A data frame identical to the input, with an additional column representing the imputed values. The imputed column name is constructed by appending the suffix "_imputed" to the source variable name.

Arguments

data_frame

data frame

column_name

name of column that keeps dates to be imputed

separator

by default "-" it is a day-month-year separator, for example "2024-10-21" has "-" separator

year

by default "UNKN" - the format of unknown year

month

by default "UNK" - the format of unknown month

day

by default "UN" - the format of unknown day

min_max

by default "min". controlling imputation direction."min" - Impute the earliest possible date "max"` - Impute the latest possible date

suffix

by default "_DT" - new imputed date is named as source variable with suffix

Author

Lukasz Andrzejewski

Details

If the **year** is missing or explicitly marked as unknown (e.g., `"UNKN"`), the function returns `NA`. When the **month** is missing, the function imputes **January (01)** as the default month.

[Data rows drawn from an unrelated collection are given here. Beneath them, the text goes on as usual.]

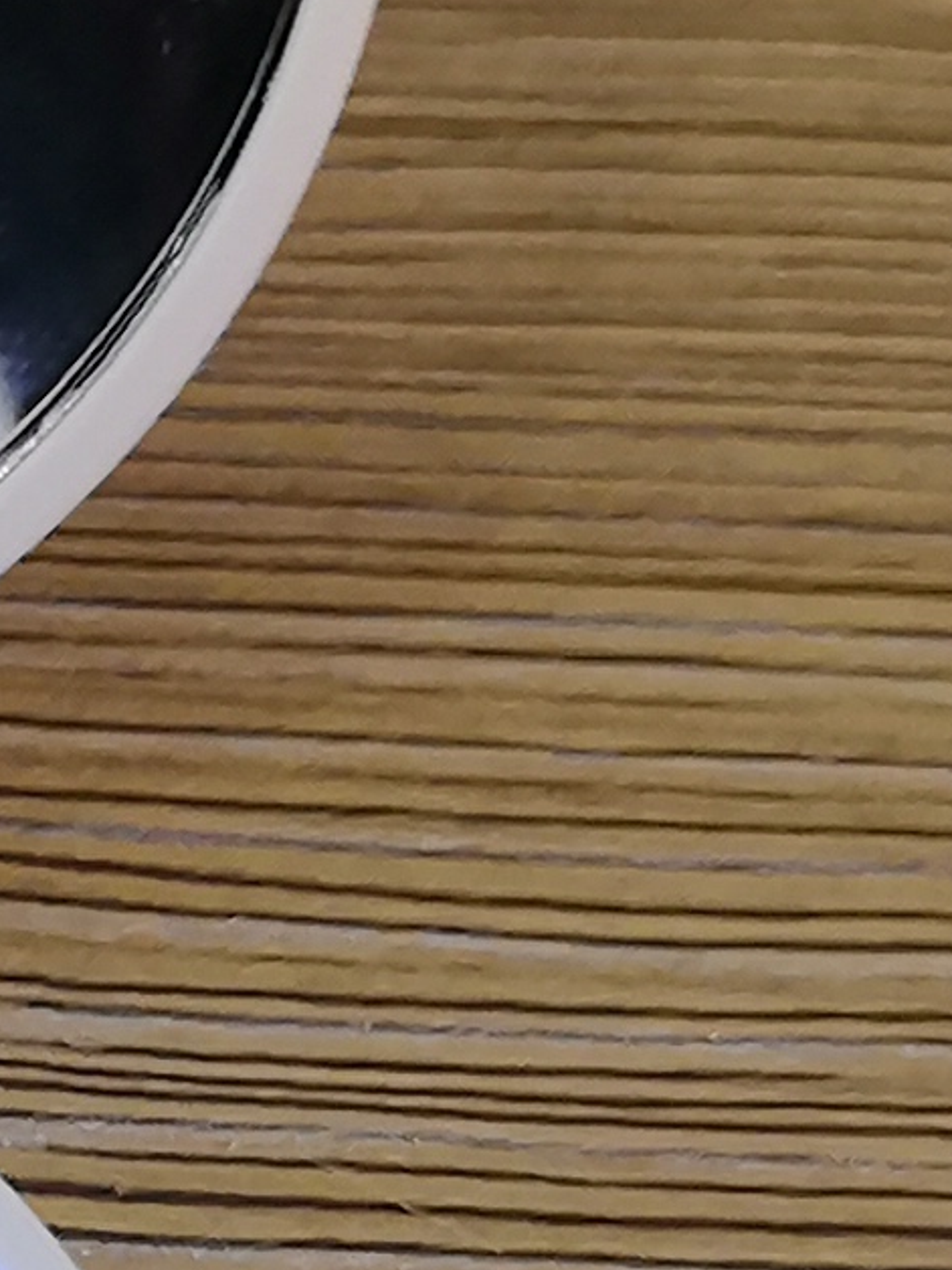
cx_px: -1411
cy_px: 1060
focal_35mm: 176
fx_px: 6454
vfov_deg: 11.2
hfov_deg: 7.8
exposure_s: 1/595
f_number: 1.9
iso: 160
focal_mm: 5.52
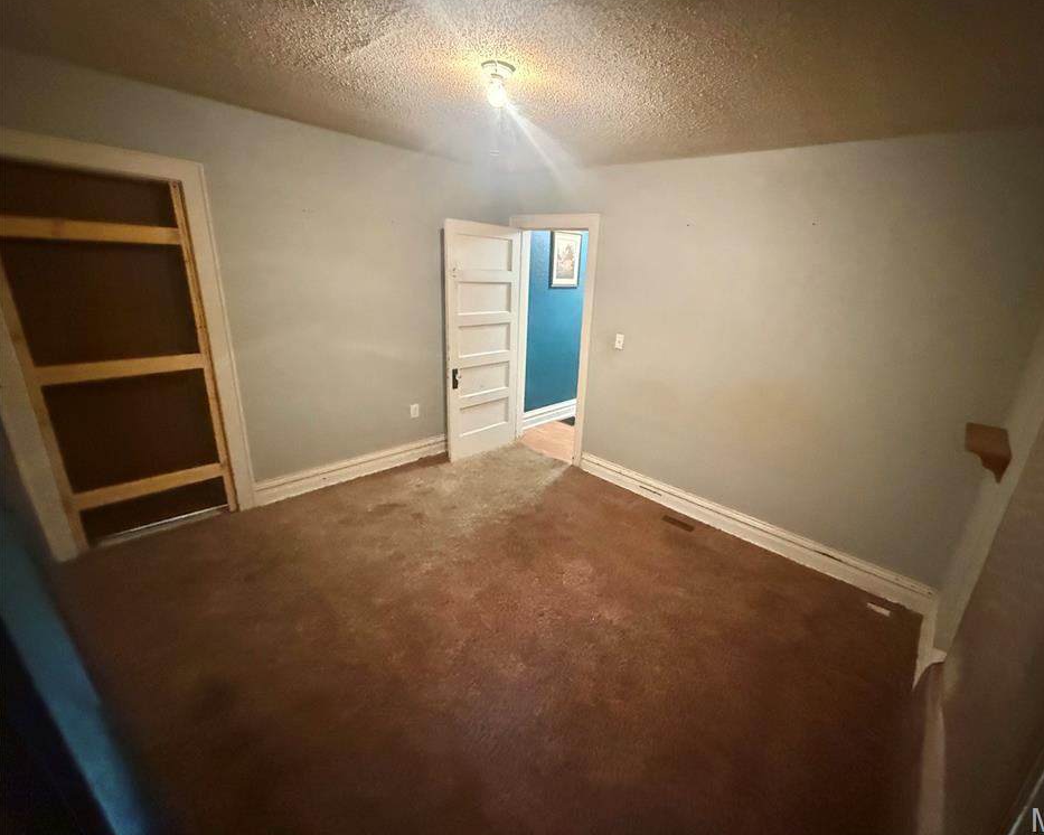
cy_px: 414
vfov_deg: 84.0
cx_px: 571
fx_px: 463
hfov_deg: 96.5
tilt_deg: -17.5
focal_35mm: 15
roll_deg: -4.0
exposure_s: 1/40
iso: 1600
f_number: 2.2
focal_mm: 2.22
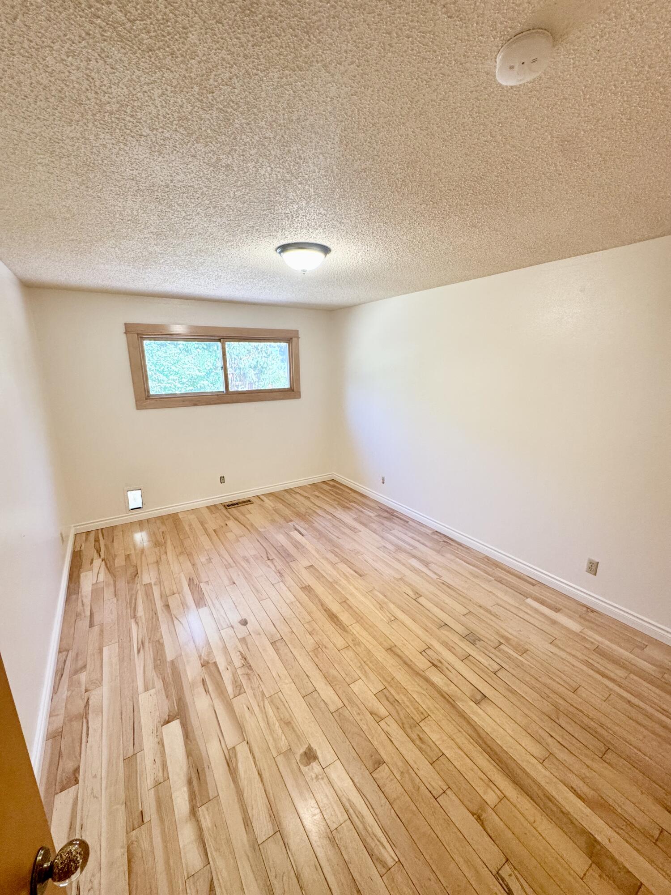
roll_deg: -0.9
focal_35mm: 14
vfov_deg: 102.1
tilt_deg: -13.4
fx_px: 362
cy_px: 448
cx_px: 336
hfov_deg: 85.7
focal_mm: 2.22
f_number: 2.2
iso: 200
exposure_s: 1/120
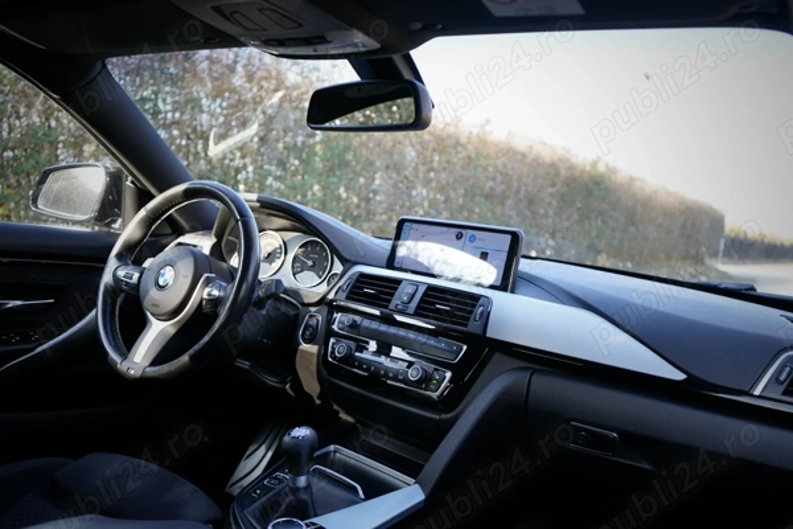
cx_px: 396
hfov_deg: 63.7
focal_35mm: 29
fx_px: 639
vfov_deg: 45.0
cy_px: 264
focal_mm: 29
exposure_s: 1/60
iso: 125
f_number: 3.5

When the **day** is missing, it imputes the **first day of the month (01)**.

Any datetime strings (e.g., `"2025-01-NAT11:10:00"`) must be preprocessed to remove the time component before applying this function (e.g., convert to `"2025-01-NA"`).

In addition to imputing the date, the function creates an accompanying **flag variable** named as: `"<source_variable>_<suffix>F"`. This flag variable indicates the type of imputation performed:

  • `NA` — No imputation was performed (the original date was complete or missing year).

  • `"D"` — The **day** component was imputed. The **month** component was imputed.

  • `"M"` — The **month** component were imputed.

  • `"D, M"` — Both **month** and **day** components were imputed.